◆ WHAT YOU SHOULD DO ◆
In the post about watching an MSDN webcast, rewrite the part that opens with "Lucky for me, he" and closes with "but come on!", changing "screencasts" to "video tutorials".

04.06.2007
Being a MCT pretty much involves staying up to date. Depending on how much stuff you otherwise have to do at work, this can easily turn into a big pile of TODO which because of dependencies and hiarchy just snow-balls itself into a huge mess.
Given Microsoft's release of Windows Vista with .NET 3.0 and all that involves, the upcoming release of .NET 3.0 with actual 3.0 languages (.NET 3.5), a flourishing set of Visual Studio and SQL Server add-ons, AJAX components and other handy libraries, you can pretty much say my snowball has been heading towards avalanche-dimensions.
So after seeing David Hayden rave about Entrerprise library, Enterprise library and pretty much nothing except Enterprise library for months now, I decided it might be worth checking out.
Lucky for me, he has done a few quick screencasts on the subject, and I decided to check them out. After doing so, I must admit it looked pretty neat, so I decided to follow his advice and check out the basic MSDN-webcast that these were supposed to build upon, just to have my basics covered.
And there is where my rant starts. MSDN, Microsoft Developer Network, evidently has some serious usability-issues. I can understand how different sections of MSDN has different access requirements. I can see how Microsoft prefers to require certain information to access certain content, so that they can trace usage. All this is fine, but come on!
Here is a list of what I needed to do to access one simple "webcast".
- Update my MSDN/MCP-profile
- Confirm that yes I want to view this webcast I was trying to watch
- Register my attendance to this webcast (which was recorded a month ago)

[Keypoint data for each instance]
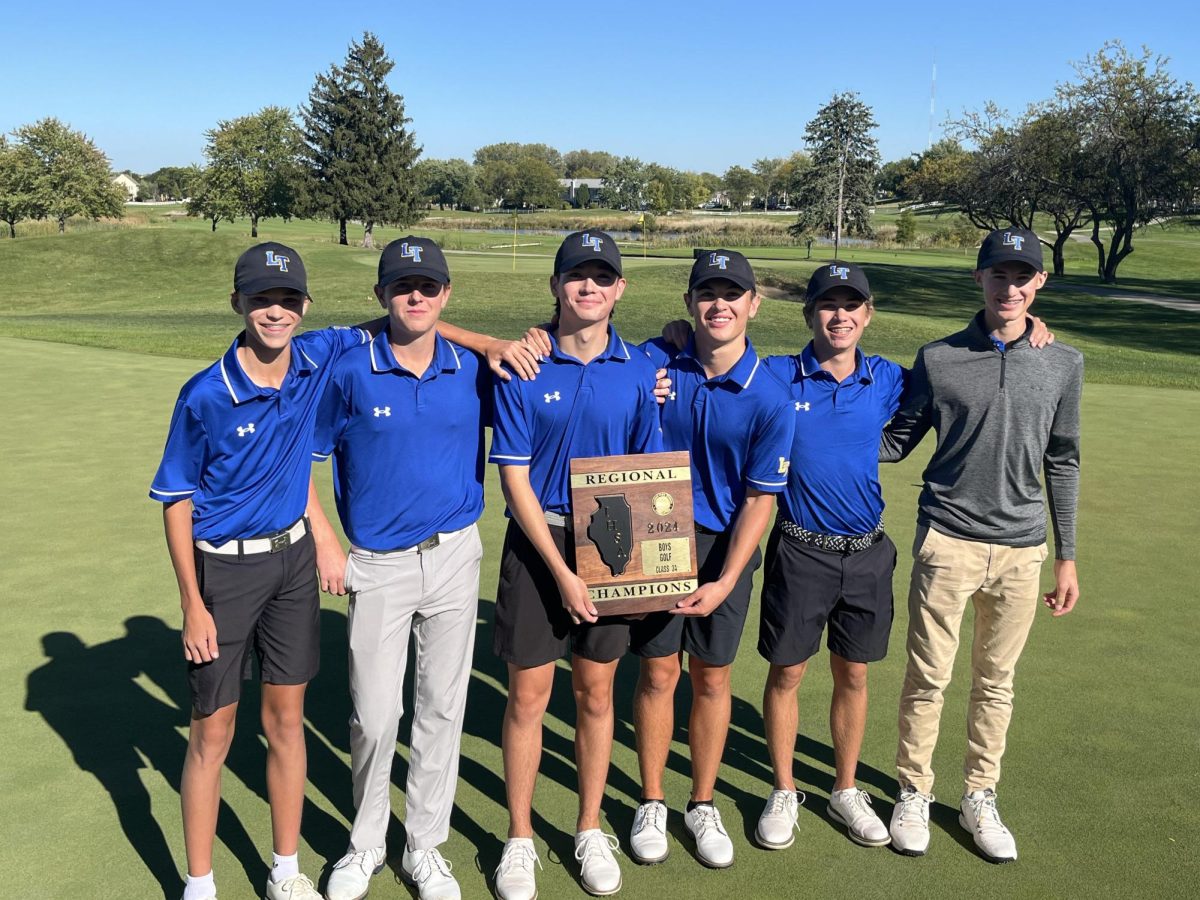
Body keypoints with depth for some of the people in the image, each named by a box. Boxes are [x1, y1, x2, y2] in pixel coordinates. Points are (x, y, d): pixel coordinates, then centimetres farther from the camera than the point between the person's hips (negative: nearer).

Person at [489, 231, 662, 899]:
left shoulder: (640, 371, -1)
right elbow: (514, 479, -9)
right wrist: (562, 571, -13)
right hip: (537, 543, -2)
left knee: (597, 693, 12)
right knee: (528, 695, 5)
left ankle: (590, 831, 31)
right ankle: (520, 839, 24)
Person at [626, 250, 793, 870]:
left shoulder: (770, 399, -13)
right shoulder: (654, 362, -8)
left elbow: (759, 499, -9)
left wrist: (724, 582, -14)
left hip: (724, 545, 0)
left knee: (711, 677, 11)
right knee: (658, 673, 8)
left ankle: (702, 805, 30)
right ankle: (651, 803, 26)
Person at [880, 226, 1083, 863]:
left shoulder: (1063, 364, 4)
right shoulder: (938, 359, -2)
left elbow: (1062, 464, 9)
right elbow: (896, 443, 4)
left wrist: (1066, 558, 10)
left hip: (1021, 549, 2)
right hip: (947, 542, -2)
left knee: (995, 682, 13)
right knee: (928, 677, 5)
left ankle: (979, 799, 29)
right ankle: (914, 793, 23)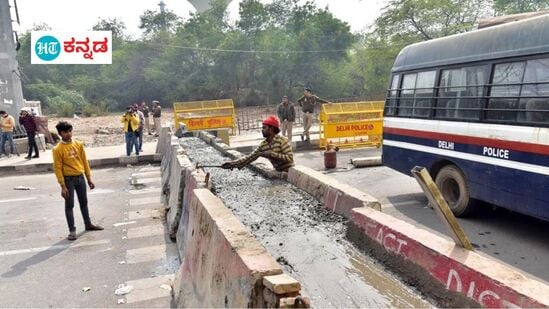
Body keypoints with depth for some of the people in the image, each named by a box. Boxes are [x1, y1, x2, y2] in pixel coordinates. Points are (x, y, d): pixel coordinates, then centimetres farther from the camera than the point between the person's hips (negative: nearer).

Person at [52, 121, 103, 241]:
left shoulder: (78, 144, 3)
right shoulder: (58, 149, -11)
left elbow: (85, 162, 8)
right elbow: (57, 168, -10)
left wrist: (89, 179, 7)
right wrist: (63, 186, -14)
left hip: (80, 177, 5)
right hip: (69, 179, -5)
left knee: (84, 202, 16)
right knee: (69, 205, 3)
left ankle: (88, 224, 30)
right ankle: (72, 230, 11)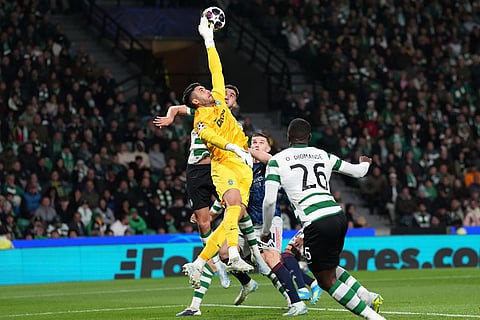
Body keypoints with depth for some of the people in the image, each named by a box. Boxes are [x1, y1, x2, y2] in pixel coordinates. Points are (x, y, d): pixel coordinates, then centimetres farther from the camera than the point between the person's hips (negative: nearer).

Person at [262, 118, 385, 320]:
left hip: (316, 223, -6)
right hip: (338, 215, 6)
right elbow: (358, 172, 30)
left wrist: (265, 231, 14)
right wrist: (365, 163, 55)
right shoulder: (323, 155, 18)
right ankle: (369, 297, 14)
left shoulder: (277, 161, 6)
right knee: (330, 268, 28)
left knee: (327, 280, 4)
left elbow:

◆ SOLUTION TO THIS EXERCISE ◆
Lucky for me, he has done a few quick video tutorials on the subject, and I decided to check them out. After doing so, I must admit it looked pretty neat, so I decided to follow his advice and check out the basic MSDN-webcast that these were supposed to build upon, just to have my basics covered.
And there is where my rant starts. MSDN, Microsoft Developer Network, evidently has some serious usability-issues. I can understand how different sections of MSDN has different access requirements. I can see how Microsoft prefers to require certain information to access certain content, so that they can trace usage. All this is fine, but come on!